Step 1: Substitute \( y = \frac{x+1}{x} \) into the equation. This results in the quadratic equation:
\(y^2 - 3y + 2 = 0\).
Step 2: Solve the quadratic equation \(y^2 - 3y + 2 = 0\) using the quadratic formula \( y = \frac{-b \pm \sqrt{b^2 - 4ac}}{2a} \), with \( a = 1, b = -3, c = 2 \).
\(y = \frac{-(-3) \pm \sqrt{(-3)^2 - 4 \cdot 1 \cdot 2}}{2 \cdot 1}\)
\(y = \frac{3 \pm \sqrt{9 - 8}}{2}\)
\(y = \frac{3 \pm 1}{2}\)
The solutions for \(y\) are \(y = 2\) and \(y = 1\).

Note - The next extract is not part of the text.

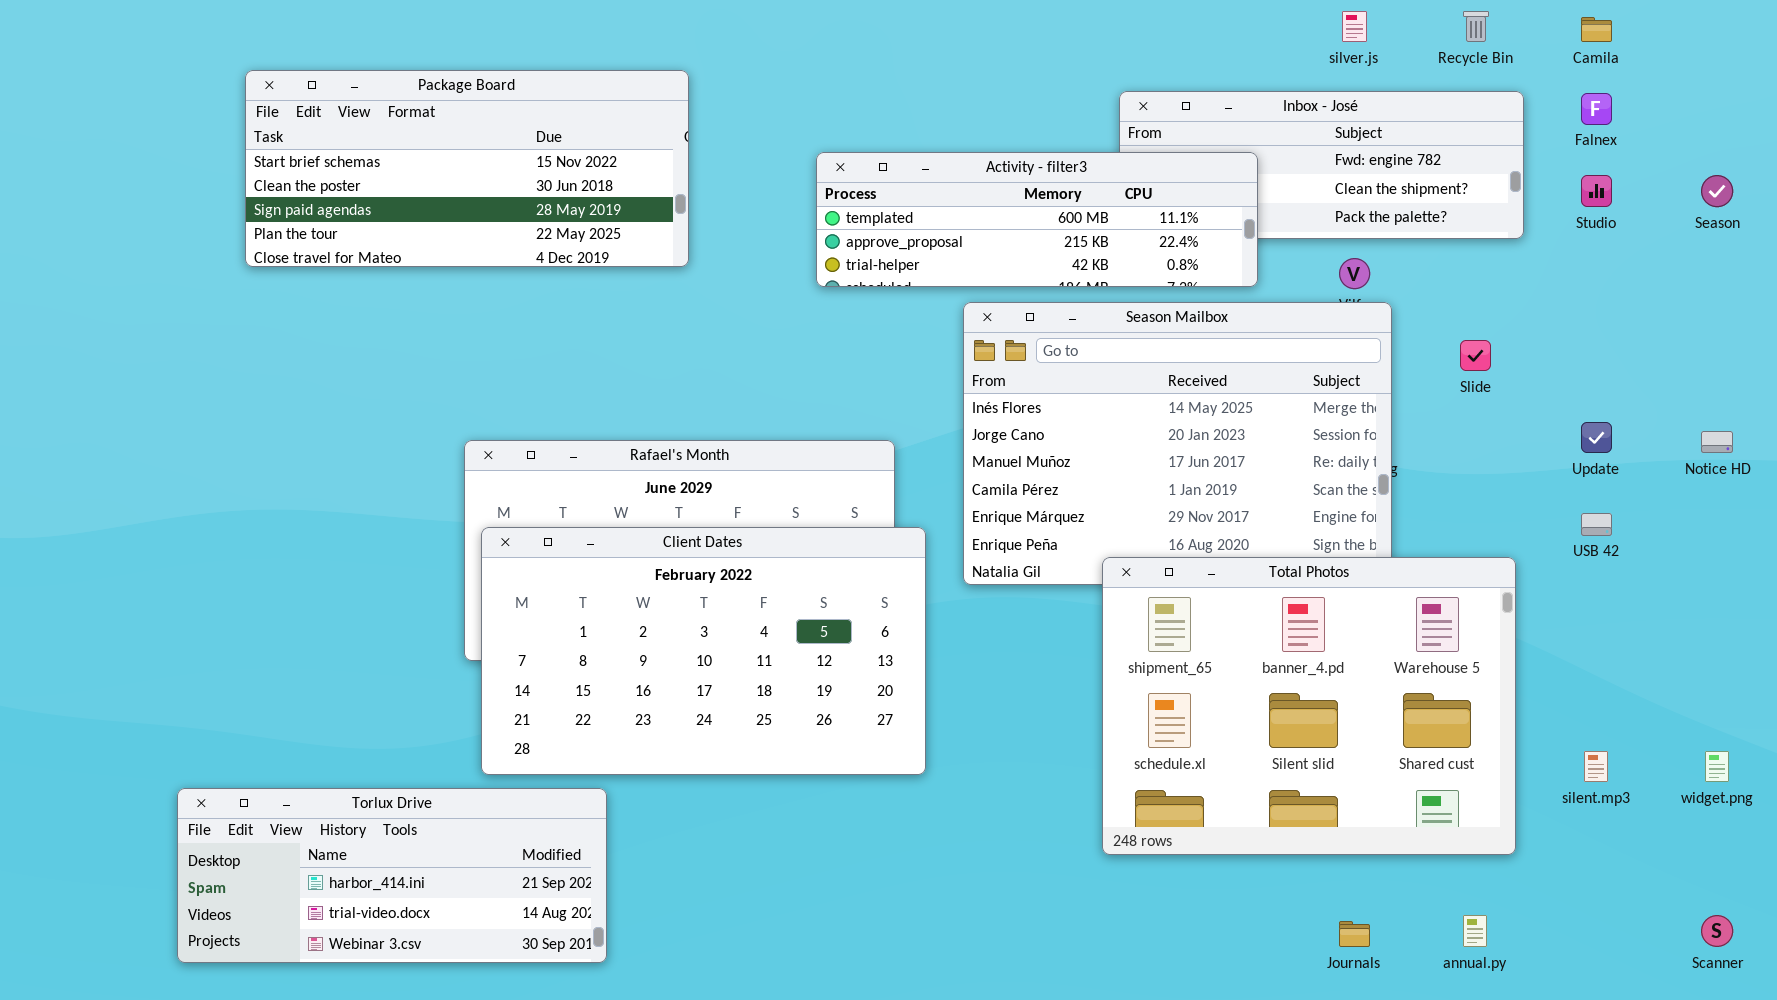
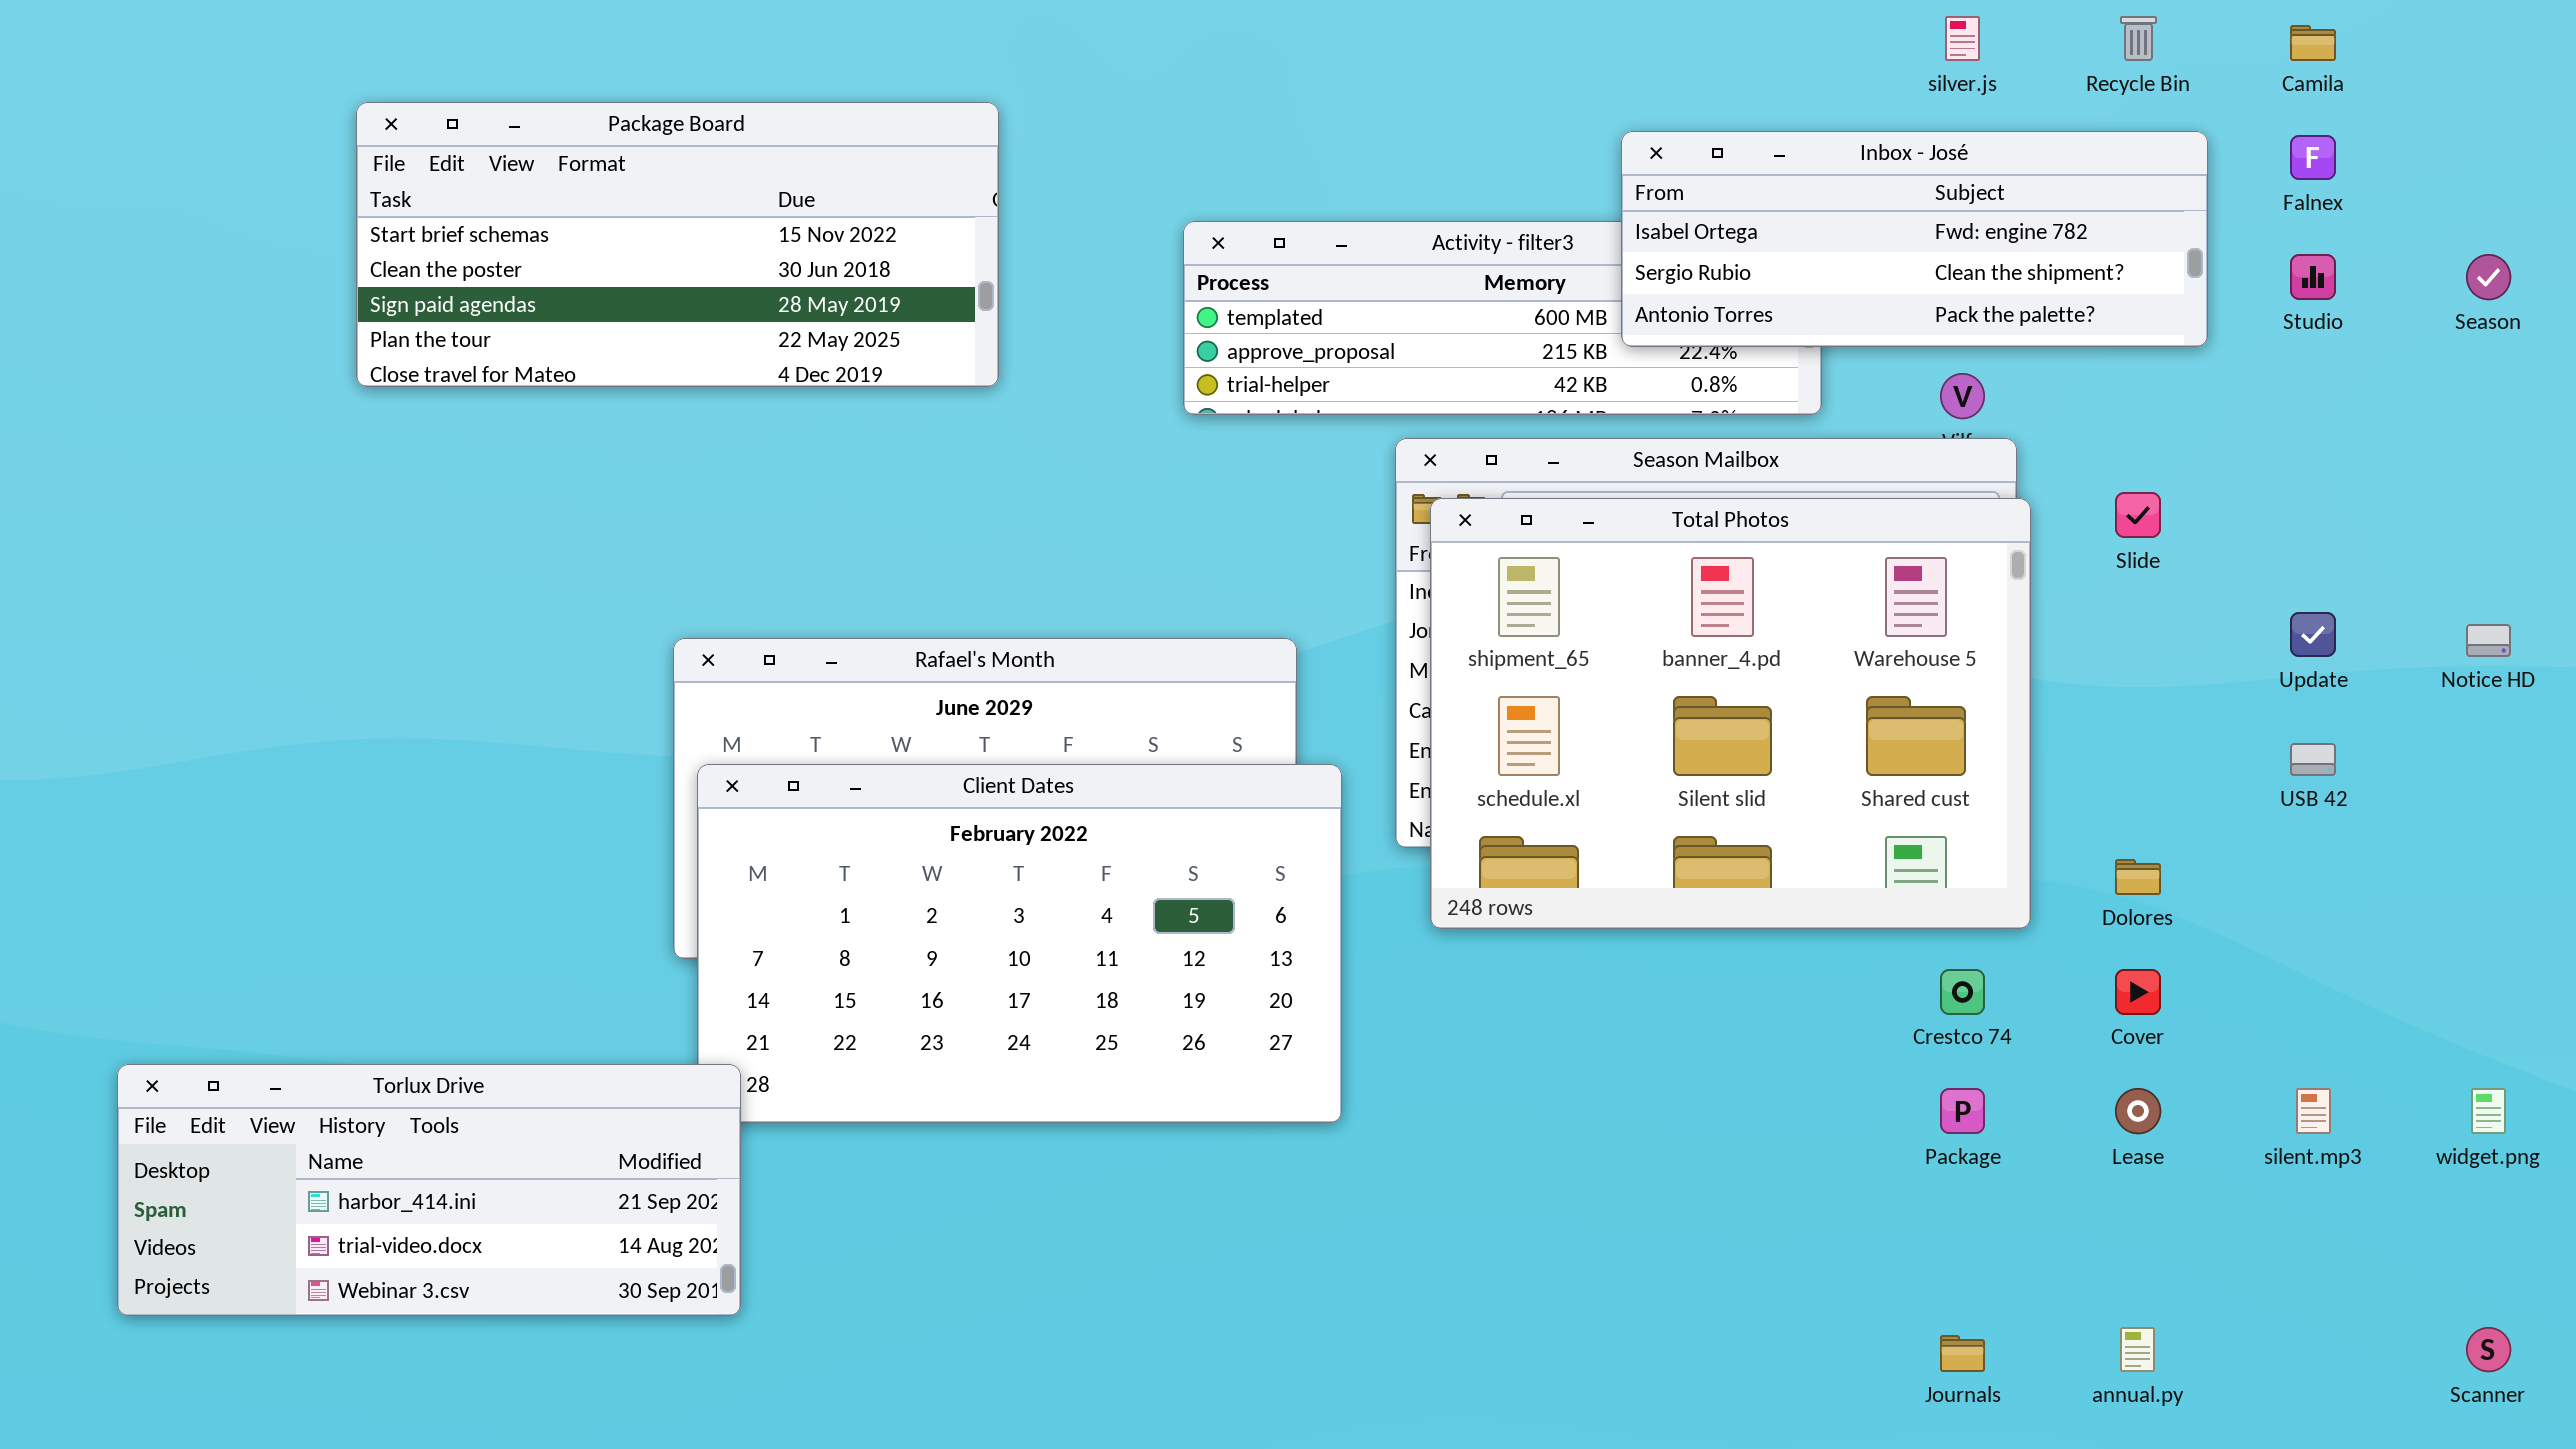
Inbox - José: [1119,91,1524,239] -> [1621,131,2208,347], raised
Total Photos: [1102,557,1516,855] -> [1430,498,2031,929], moved
Torlux Drive: [177,788,607,963] -> [117,1064,741,1316], moved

Step 3: Substitute back \( y = \frac{x+1}{x} \) to find \( x \):
Case 1: For \( y = 2\):
\( \frac{x+1}{x} = 2\)
\( x+1 = 2x\)
\( x = 1\).
Case 2: For \( y = 1\):
\( \frac{x+1}{x} = 1\)
\( x+1 = x\)
This simplifies to \( 1=0 \), which is an impossible statement. Therefore, there is no solution for \( x \) in this case.
The only distinct real root is \(x = 1\).
Consequently, the number of distinct real roots is 1.